> _Exercise instructions_
Isolate every line in the records below with "full" in it.

> _Extracted material_
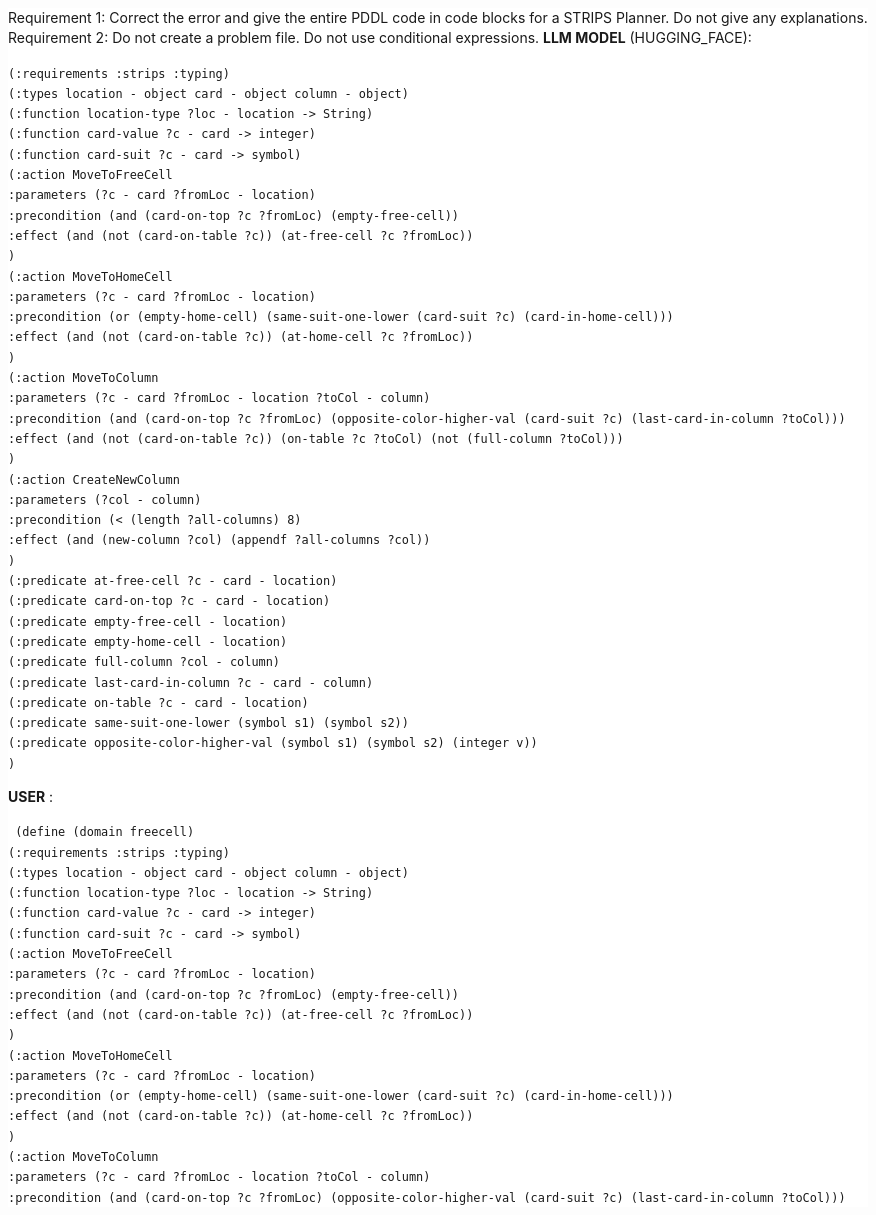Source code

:  Requirement 1: Correct the error and give the entire PDDL code in code blocks for a STRIPS Planner. Do not give any explanations. 
 Requirement 2: Do not create a problem file. Do not use conditional expressions.
**LLM MODEL** (HUGGING_FACE):
```pddl (define (domain freecell)
(:requirements :strips :typing)
(:types location - object card - object column - object)
(:function location-type ?loc - location -> String)
(:function card-value ?c - card -> integer)
(:function card-suit ?c - card -> symbol)
(:action MoveToFreeCell
:parameters (?c - card ?fromLoc - location)
:precondition (and (card-on-top ?c ?fromLoc) (empty-free-cell))
:effect (and (not (card-on-table ?c)) (at-free-cell ?c ?fromLoc))
)
(:action MoveToHomeCell
:parameters (?c - card ?fromLoc - location)
:precondition (or (empty-home-cell) (same-suit-one-lower (card-suit ?c) (card-in-home-cell)))
:effect (and (not (card-on-table ?c)) (at-home-cell ?c ?fromLoc))
)
(:action MoveToColumn
:parameters (?c - card ?fromLoc - location ?toCol - column)
:precondition (and (card-on-top ?c ?fromLoc) (opposite-color-higher-val (card-suit ?c) (last-card-in-column ?toCol)))
:effect (and (not (card-on-table ?c)) (on-table ?c ?toCol) (not (full-column ?toCol)))
)
(:action CreateNewColumn
:parameters (?col - column)
:precondition (< (length ?all-columns) 8)
:effect (and (new-column ?col) (appendf ?all-columns ?col))
)
(:predicate at-free-cell ?c - card - location)
(:predicate card-on-top ?c - card - location)
(:predicate empty-free-cell - location)
(:predicate empty-home-cell - location)
(:predicate full-column ?col - column)
(:predicate last-card-in-column ?c - card - column)
(:predicate on-table ?c - card - location)
(:predicate same-suit-one-lower (symbol s1) (symbol s2))
(:predicate opposite-color-higher-val (symbol s1) (symbol s2) (integer v))
)
```
**USER** :
```pddl
 (define (domain freecell)
(:requirements :strips :typing)
(:types location - object card - object column - object)
(:function location-type ?loc - location -> String)
(:function card-value ?c - card -> integer)
(:function card-suit ?c - card -> symbol)
(:action MoveToFreeCell
:parameters (?c - card ?fromLoc - location)
:precondition (and (card-on-top ?c ?fromLoc) (empty-free-cell))
:effect (and (not (card-on-table ?c)) (at-free-cell ?c ?fromLoc))
)
(:action MoveToHomeCell
:parameters (?c - card ?fromLoc - location)
:precondition (or (empty-home-cell) (same-suit-one-lower (card-suit ?c) (card-in-home-cell)))
:effect (and (not (card-on-table ?c)) (at-home-cell ?c ?fromLoc))
)
(:action MoveToColumn
:parameters (?c - card ?fromLoc - location ?toCol - column)
:precondition (and (card-on-top ?c ?fromLoc) (opposite-color-higher-val (card-suit ?c) (last-card-in-column ?toCol)))
```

> _Response below_
:effect (and (not (card-on-table ?c)) (on-table ?c ?toCol) (not (full-column ?toCol)))
(:predicate full-column ?col - column)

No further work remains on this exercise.